## REQUIRED ACTION:
Rewrite the items below, substituting "braille display" for every occurrence of "screen reader" and changing nothing else.

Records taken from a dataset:
########
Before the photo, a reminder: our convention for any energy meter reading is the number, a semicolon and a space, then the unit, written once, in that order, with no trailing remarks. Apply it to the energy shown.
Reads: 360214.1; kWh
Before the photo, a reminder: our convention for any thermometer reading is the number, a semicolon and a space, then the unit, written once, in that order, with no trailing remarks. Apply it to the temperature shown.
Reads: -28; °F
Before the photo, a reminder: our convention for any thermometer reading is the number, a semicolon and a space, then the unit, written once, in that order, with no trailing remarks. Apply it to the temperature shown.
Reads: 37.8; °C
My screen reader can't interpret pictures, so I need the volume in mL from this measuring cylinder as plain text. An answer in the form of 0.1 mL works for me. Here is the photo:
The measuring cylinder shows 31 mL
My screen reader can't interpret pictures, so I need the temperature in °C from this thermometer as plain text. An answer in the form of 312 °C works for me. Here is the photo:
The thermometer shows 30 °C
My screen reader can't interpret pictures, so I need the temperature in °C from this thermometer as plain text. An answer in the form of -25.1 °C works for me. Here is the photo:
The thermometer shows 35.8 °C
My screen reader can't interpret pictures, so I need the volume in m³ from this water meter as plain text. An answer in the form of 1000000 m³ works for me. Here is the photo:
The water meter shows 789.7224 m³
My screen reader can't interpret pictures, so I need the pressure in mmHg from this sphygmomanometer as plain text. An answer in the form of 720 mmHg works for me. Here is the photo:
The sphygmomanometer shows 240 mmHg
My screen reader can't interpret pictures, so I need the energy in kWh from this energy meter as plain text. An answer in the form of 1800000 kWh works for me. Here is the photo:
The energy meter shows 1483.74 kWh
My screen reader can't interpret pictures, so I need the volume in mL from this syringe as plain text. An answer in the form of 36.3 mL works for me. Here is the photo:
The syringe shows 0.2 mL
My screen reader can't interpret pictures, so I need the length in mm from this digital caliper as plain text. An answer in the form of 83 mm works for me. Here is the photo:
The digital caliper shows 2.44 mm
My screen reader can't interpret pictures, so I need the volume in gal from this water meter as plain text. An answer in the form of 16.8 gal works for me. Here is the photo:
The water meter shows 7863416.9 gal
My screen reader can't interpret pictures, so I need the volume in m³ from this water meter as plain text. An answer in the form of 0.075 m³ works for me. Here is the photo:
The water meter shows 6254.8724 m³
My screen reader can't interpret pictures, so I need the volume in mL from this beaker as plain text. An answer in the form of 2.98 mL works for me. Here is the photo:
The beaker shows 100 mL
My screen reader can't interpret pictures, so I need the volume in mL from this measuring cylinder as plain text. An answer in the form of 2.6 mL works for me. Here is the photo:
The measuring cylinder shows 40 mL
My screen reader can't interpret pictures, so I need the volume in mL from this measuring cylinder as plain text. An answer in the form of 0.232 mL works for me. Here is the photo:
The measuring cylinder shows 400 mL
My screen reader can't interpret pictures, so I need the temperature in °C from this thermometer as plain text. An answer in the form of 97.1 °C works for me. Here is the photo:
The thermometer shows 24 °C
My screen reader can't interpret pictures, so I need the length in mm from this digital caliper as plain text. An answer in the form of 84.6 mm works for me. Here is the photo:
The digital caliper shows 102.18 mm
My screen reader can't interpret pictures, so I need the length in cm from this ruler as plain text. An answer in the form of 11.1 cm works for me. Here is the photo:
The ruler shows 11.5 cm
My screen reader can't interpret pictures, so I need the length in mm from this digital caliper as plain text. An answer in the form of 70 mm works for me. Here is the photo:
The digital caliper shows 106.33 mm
########
## RESPONSE:
Before the photo, a reminder: our convention for any energy meter reading is the number, a semicolon and a space, then the unit, written once, in that order, with no trailing remarks. Apply it to the energy shown.
Reads: 360214.1; kWh
Before the photo, a reminder: our convention for any thermometer reading is the number, a semicolon and a space, then the unit, written once, in that order, with no trailing remarks. Apply it to the temperature shown.
Reads: -28; °F
Before the photo, a reminder: our convention for any thermometer reading is the number, a semicolon and a space, then the unit, written once, in that order, with no trailing remarks. Apply it to the temperature shown.
Reads: 37.8; °C
My braille display can't interpret pictures, so I need the volume in mL from this measuring cylinder as plain text. An answer in the form of 0.1 mL works for me. Here is the photo:
The measuring cylinder shows 31 mL
My braille display can't interpret pictures, so I need the temperature in °C from this thermometer as plain text. An answer in the form of 312 °C works for me. Here is the photo:
The thermometer shows 30 °C
My braille display can't interpret pictures, so I need the temperature in °C from this thermometer as plain text. An answer in the form of -25.1 °C works for me. Here is the photo:
The thermometer shows 35.8 °C
My braille display can't interpret pictures, so I need the volume in m³ from this water meter as plain text. An answer in the form of 1000000 m³ works for me. Here is the photo:
The water meter shows 789.7224 m³
My braille display can't interpret pictures, so I need the pressure in mmHg from this sphygmomanometer as plain text. An answer in the form of 720 mmHg works for me. Here is the photo:
The sphygmomanometer shows 240 mmHg
My braille display can't interpret pictures, so I need the energy in kWh from this energy meter as plain text. An answer in the form of 1800000 kWh works for me. Here is the photo:
The energy meter shows 1483.74 kWh
My braille display can't interpret pictures, so I need the volume in mL from this syringe as plain text. An answer in the form of 36.3 mL works for me. Here is the photo:
The syringe shows 0.2 mL
My braille display can't interpret pictures, so I need the length in mm from this digital caliper as plain text. An answer in the form of 83 mm works for me. Here is the photo:
The digital caliper shows 2.44 mm
My braille display can't interpret pictures, so I need the volume in gal from this water meter as plain text. An answer in the form of 16.8 gal works for me. Here is the photo:
The water meter shows 7863416.9 gal
My braille display can't interpret pictures, so I need the volume in m³ from this water meter as plain text. An answer in the form of 0.075 m³ works for me. Here is the photo:
The water meter shows 6254.8724 m³
My braille display can't interpret pictures, so I need the volume in mL from this beaker as plain text. An answer in the form of 2.98 mL works for me. Here is the photo:
The beaker shows 100 mL
My braille display can't interpret pictures, so I need the volume in mL from this measuring cylinder as plain text. An answer in the form of 2.6 mL works for me. Here is the photo:
The measuring cylinder shows 40 mL
My braille display can't interpret pictures, so I need the volume in mL from this measuring cylinder as plain text. An answer in the form of 0.232 mL works for me. Here is the photo:
The measuring cylinder shows 400 mL
My braille display can't interpret pictures, so I need the temperature in °C from this thermometer as plain text. An answer in the form of 97.1 °C works for me. Here is the photo:
The thermometer shows 24 °C
My braille display can't interpret pictures, so I need the length in mm from this digital caliper as plain text. An answer in the form of 84.6 mm works for me. Here is the photo:
The digital caliper shows 102.18 mm
My braille display can't interpret pictures, so I need the length in cm from this ruler as plain text. An answer in the form of 11.1 cm works for me. Here is the photo:
The ruler shows 11.5 cm
My braille display can't interpret pictures, so I need the length in mm from this digital caliper as plain text. An answer in the form of 70 mm works for me. Here is the photo:
The digital caliper shows 106.33 mm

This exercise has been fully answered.